◆ AVAILABLE RECORDS
******************************

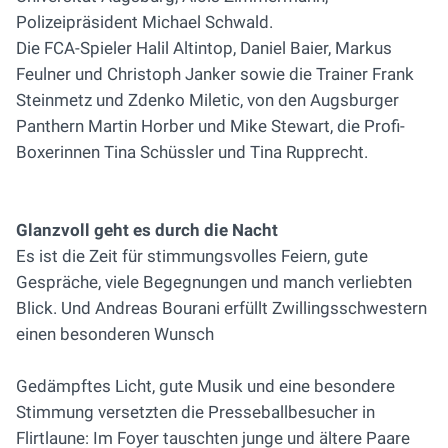
Polizeipräsident Michael Schwald.
Die FCA-Spieler Halil Altintop, Daniel Baier, Markus
Feulner und Christoph Janker sowie die Trainer Frank
Steinmetz und Zdenko Miletic, von den Augsburger
Panthern Martin Horber und Mike Stewart, die Profi-
Boxerinnen Tina Schüssler und Tina Rupprecht.
Glanzvoll geht es durch die Nacht
Es ist die Zeit für stimmungsvolles Feiern, gute
Gespräche, viele Begegnungen und manch verliebten
Blick. Und Andreas Bourani erfüllt Zwillingsschwestern
einen besonderen Wunsch
Gedämpftes Licht, gute Musik und eine besondere
Stimmung versetzten die Presseballbesucher in
Flirtlaune: Im Foyer tauschten junge und ältere Paare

******************************

◆ WHAT IS BEING ASKED
Quote, please, every line of the material above from its start through the line that has "Boxerinnen Tina Schüssler und Tina Rupprecht.", reproducing the words exactly and dropping any images.

◆ OUTPUT BELOW
Polizeipräsident Michael Schwald.
Die FCA-Spieler Halil Altintop, Daniel Baier, Markus
Feulner und Christoph Janker sowie die Trainer Frank
Steinmetz und Zdenko Miletic, von den Augsburger
Panthern Martin Horber und Mike Stewart, die Profi-
Boxerinnen Tina Schüssler und Tina Rupprecht.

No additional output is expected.